## START Given records

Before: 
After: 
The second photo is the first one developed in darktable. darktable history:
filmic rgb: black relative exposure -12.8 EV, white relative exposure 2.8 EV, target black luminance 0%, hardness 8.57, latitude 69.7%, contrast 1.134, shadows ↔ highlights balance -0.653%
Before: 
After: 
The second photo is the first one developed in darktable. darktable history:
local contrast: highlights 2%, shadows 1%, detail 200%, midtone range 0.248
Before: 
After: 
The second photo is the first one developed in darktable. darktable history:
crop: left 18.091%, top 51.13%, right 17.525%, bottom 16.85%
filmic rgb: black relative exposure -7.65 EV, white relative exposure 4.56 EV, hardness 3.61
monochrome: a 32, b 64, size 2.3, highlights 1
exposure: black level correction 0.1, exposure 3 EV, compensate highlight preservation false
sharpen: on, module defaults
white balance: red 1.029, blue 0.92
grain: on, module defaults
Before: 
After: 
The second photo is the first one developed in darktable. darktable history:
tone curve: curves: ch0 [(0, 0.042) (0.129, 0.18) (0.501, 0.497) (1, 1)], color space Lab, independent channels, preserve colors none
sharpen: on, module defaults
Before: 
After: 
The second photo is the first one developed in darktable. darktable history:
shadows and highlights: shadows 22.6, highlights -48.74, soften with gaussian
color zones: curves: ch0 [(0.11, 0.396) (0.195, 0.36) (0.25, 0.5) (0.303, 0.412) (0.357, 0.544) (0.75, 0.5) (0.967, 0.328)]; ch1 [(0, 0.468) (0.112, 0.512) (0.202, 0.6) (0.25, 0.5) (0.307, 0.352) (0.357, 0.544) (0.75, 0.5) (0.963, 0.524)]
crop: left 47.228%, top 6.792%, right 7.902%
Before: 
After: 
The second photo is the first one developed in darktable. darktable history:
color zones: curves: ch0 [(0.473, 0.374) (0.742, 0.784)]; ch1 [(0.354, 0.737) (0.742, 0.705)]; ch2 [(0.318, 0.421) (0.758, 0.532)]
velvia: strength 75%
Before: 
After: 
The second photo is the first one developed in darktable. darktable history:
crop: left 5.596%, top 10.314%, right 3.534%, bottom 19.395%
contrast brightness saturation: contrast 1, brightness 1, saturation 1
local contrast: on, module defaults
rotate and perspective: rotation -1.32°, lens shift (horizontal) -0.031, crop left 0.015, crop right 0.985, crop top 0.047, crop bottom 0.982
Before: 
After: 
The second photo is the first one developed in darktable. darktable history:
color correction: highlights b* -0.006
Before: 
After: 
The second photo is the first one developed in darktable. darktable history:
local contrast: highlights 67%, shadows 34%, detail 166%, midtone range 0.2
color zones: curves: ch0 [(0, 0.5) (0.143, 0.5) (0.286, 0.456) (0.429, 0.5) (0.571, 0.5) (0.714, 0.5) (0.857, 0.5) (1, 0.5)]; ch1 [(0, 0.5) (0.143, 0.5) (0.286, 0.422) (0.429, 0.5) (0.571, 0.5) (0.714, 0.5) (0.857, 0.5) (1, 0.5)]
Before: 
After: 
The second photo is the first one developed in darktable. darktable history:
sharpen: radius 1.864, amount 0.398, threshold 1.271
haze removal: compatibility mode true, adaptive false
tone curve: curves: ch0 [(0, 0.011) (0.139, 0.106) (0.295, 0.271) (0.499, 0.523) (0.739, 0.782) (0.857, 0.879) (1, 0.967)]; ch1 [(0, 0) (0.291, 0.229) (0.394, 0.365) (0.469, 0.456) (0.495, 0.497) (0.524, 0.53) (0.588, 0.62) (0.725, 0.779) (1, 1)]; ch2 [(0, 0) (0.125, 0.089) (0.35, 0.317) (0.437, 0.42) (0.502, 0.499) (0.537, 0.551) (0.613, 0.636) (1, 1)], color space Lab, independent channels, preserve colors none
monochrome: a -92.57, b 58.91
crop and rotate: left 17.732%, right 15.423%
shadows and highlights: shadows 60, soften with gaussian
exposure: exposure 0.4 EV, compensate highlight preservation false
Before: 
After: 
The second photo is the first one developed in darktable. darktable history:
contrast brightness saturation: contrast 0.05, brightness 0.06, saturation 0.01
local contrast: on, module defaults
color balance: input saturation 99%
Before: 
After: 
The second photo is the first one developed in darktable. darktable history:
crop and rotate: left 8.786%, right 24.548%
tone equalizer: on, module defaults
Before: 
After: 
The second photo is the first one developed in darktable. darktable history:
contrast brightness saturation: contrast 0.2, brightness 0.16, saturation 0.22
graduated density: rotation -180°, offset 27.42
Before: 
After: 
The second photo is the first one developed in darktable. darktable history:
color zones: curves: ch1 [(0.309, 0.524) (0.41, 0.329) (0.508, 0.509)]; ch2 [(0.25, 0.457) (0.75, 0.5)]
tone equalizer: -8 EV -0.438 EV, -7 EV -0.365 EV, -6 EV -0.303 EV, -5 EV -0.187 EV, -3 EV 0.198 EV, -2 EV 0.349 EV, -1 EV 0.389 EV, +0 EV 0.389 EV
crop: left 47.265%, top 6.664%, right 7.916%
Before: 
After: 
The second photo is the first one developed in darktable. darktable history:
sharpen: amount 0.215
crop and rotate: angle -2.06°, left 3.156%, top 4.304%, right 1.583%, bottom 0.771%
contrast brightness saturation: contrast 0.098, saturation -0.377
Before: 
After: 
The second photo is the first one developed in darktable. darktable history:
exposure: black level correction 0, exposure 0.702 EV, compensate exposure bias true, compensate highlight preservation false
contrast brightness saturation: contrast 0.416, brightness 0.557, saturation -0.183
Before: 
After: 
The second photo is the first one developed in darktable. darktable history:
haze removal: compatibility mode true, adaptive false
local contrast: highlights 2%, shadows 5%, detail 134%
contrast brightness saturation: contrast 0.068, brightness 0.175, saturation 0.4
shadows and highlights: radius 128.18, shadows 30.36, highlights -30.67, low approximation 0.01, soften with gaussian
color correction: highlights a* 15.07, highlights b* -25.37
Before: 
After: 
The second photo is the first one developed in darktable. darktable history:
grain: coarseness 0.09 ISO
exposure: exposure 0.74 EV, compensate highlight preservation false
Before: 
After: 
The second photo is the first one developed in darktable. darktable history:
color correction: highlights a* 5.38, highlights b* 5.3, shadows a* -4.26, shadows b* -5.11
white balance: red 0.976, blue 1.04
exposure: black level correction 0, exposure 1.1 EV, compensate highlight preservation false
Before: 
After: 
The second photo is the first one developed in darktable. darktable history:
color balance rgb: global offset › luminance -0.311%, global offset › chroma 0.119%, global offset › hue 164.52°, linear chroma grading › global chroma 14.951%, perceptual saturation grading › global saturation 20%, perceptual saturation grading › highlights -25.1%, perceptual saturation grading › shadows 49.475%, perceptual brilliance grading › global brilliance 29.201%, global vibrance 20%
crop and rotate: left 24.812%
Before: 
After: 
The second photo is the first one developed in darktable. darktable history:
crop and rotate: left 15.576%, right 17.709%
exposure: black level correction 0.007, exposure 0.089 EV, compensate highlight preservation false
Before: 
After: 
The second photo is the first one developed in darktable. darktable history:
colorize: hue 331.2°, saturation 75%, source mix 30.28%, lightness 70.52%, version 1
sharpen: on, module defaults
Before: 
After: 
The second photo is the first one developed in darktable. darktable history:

## END Given records

▶ Task brief: Copy out all of the data above word for word, changing nothing.

▶ Task result:
Before: 
After: 
The second photo is the first one developed in darktable. darktable history:
filmic rgb: black relative exposure -12.8 EV, white relative exposure 2.8 EV, target black luminance 0%, hardness 8.57, latitude 69.7%, contrast 1.134, shadows ↔ highlights balance -0.653%
Before: 
After: 
The second photo is the first one developed in darktable. darktable history:
local contrast: highlights 2%, shadows 1%, detail 200%, midtone range 0.248
Before: 
After: 
The second photo is the first one developed in darktable. darktable history:
crop: left 18.091%, top 51.13%, right 17.525%, bottom 16.85%
filmic rgb: black relative exposure -7.65 EV, white relative exposure 4.56 EV, hardness 3.61
monochrome: a 32, b 64, size 2.3, highlights 1
exposure: black level correction 0.1, exposure 3 EV, compensate highlight preservation false
sharpen: on, module defaults
white balance: red 1.029, blue 0.92
grain: on, module defaults
Before: 
After: 
The second photo is the first one developed in darktable. darktable history:
tone curve: curves: ch0 [(0, 0.042) (0.129, 0.18) (0.501, 0.497) (1, 1)], color space Lab, independent channels, preserve colors none
sharpen: on, module defaults
Before: 
After: 
The second photo is the first one developed in darktable. darktable history:
shadows and highlights: shadows 22.6, highlights -48.74, soften with gaussian
color zones: curves: ch0 [(0.11, 0.396) (0.195, 0.36) (0.25, 0.5) (0.303, 0.412) (0.357, 0.544) (0.75, 0.5) (0.967, 0.328)]; ch1 [(0, 0.468) (0.112, 0.512) (0.202, 0.6) (0.25, 0.5) (0.307, 0.352) (0.357, 0.544) (0.75, 0.5) (0.963, 0.524)]
crop: left 47.228%, top 6.792%, right 7.902%
Before: 
After: 
The second photo is the first one developed in darktable. darktable history:
color zones: curves: ch0 [(0.473, 0.374) (0.742, 0.784)]; ch1 [(0.354, 0.737) (0.742, 0.705)]; ch2 [(0.318, 0.421) (0.758, 0.532)]
velvia: strength 75%
Before: 
After: 
The second photo is the first one developed in darktable. darktable history:
crop: left 5.596%, top 10.314%, right 3.534%, bottom 19.395%
contrast brightness saturation: contrast 1, brightness 1, saturation 1
local contrast: on, module defaults
rotate and perspective: rotation -1.32°, lens shift (horizontal) -0.031, crop left 0.015, crop right 0.985, crop top 0.047, crop bottom 0.982
Before: 
After: 
The second photo is the first one developed in darktable. darktable history:
color correction: highlights b* -0.006
Before: 
After: 
The second photo is the first one developed in darktable. darktable history:
local contrast: highlights 67%, shadows 34%, detail 166%, midtone range 0.2
color zones: curves: ch0 [(0, 0.5) (0.143, 0.5) (0.286, 0.456) (0.429, 0.5) (0.571, 0.5) (0.714, 0.5) (0.857, 0.5) (1, 0.5)]; ch1 [(0, 0.5) (0.143, 0.5) (0.286, 0.422) (0.429, 0.5) (0.571, 0.5) (0.714, 0.5) (0.857, 0.5) (1, 0.5)]
Before: 
After: 
The second photo is the first one developed in darktable. darktable history:
sharpen: radius 1.864, amount 0.398, threshold 1.271
haze removal: compatibility mode true, adaptive false
tone curve: curves: ch0 [(0, 0.011) (0.139, 0.106) (0.295, 0.271) (0.499, 0.523) (0.739, 0.782) (0.857, 0.879) (1, 0.967)]; ch1 [(0, 0) (0.291, 0.229) (0.394, 0.365) (0.469, 0.456) (0.495, 0.497) (0.524, 0.53) (0.588, 0.62) (0.725, 0.779) (1, 1)]; ch2 [(0, 0) (0.125, 0.089) (0.35, 0.317) (0.437, 0.42) (0.502, 0.499) (0.537, 0.551) (0.613, 0.636) (1, 1)], color space Lab, independent channels, preserve colors none
monochrome: a -92.57, b 58.91
crop and rotate: left 17.732%, right 15.423%
shadows and highlights: shadows 60, soften with gaussian
exposure: exposure 0.4 EV, compensate highlight preservation false
Before: 
After: 
The second photo is the first one developed in darktable. darktable history:
contrast brightness saturation: contrast 0.05, brightness 0.06, saturation 0.01
local contrast: on, module defaults
color balance: input saturation 99%
Before: 
After: 
The second photo is the first one developed in darktable. darktable history:
crop and rotate: left 8.786%, right 24.548%
tone equalizer: on, module defaults
Before: 
After: 
The second photo is the first one developed in darktable. darktable history:
contrast brightness saturation: contrast 0.2, brightness 0.16, saturation 0.22
graduated density: rotation -180°, offset 27.42
Before: 
After: 
The second photo is the first one developed in darktable. darktable history:
color zones: curves: ch1 [(0.309, 0.524) (0.41, 0.329) (0.508, 0.509)]; ch2 [(0.25, 0.457) (0.75, 0.5)]
tone equalizer: -8 EV -0.438 EV, -7 EV -0.365 EV, -6 EV -0.303 EV, -5 EV -0.187 EV, -3 EV 0.198 EV, -2 EV 0.349 EV, -1 EV 0.389 EV, +0 EV 0.389 EV
crop: left 47.265%, top 6.664%, right 7.916%
Before: 
After: 
The second photo is the first one developed in darktable. darktable history:
sharpen: amount 0.215
crop and rotate: angle -2.06°, left 3.156%, top 4.304%, right 1.583%, bottom 0.771%
contrast brightness saturation: contrast 0.098, saturation -0.377
Before: 
After: 
The second photo is the first one developed in darktable. darktable history:
exposure: black level correction 0, exposure 0.702 EV, compensate exposure bias true, compensate highlight preservation false
contrast brightness saturation: contrast 0.416, brightness 0.557, saturation -0.183
Before: 
After: 
The second photo is the first one developed in darktable. darktable history:
haze removal: compatibility mode true, adaptive false
local contrast: highlights 2%, shadows 5%, detail 134%
contrast brightness saturation: contrast 0.068, brightness 0.175, saturation 0.4
shadows and highlights: radius 128.18, shadows 30.36, highlights -30.67, low approximation 0.01, soften with gaussian
color correction: highlights a* 15.07, highlights b* -25.37
Before: 
After: 
The second photo is the first one developed in darktable. darktable history:
grain: coarseness 0.09 ISO
exposure: exposure 0.74 EV, compensate highlight preservation false
Before: 
After: 
The second photo is the first one developed in darktable. darktable history:
color correction: highlights a* 5.38, highlights b* 5.3, shadows a* -4.26, shadows b* -5.11
white balance: red 0.976, blue 1.04
exposure: black level correction 0, exposure 1.1 EV, compensate highlight preservation false
Before: 
After: 
The second photo is the first one developed in darktable. darktable history:
color balance rgb: global offset › luminance -0.311%, global offset › chroma 0.119%, global offset › hue 164.52°, linear chroma grading › global chroma 14.951%, perceptual saturation grading › global saturation 20%, perceptual saturation grading › highlights -25.1%, perceptual saturation grading › shadows 49.475%, perceptual brilliance grading › global brilliance 29.201%, global vibrance 20%
crop and rotate: left 24.812%
Before: 
After: 
The second photo is the first one developed in darktable. darktable history:
crop and rotate: left 15.576%, right 17.709%
exposure: black level correction 0.007, exposure 0.089 EV, compensate highlight preservation false
Before: 
After: 
The second photo is the first one developed in darktable. darktable history:
colorize: hue 331.2°, saturation 75%, source mix 30.28%, lightness 70.52%, version 1
sharpen: on, module defaults
Before: 
After: 
The second photo is the first one developed in darktable. darktable history:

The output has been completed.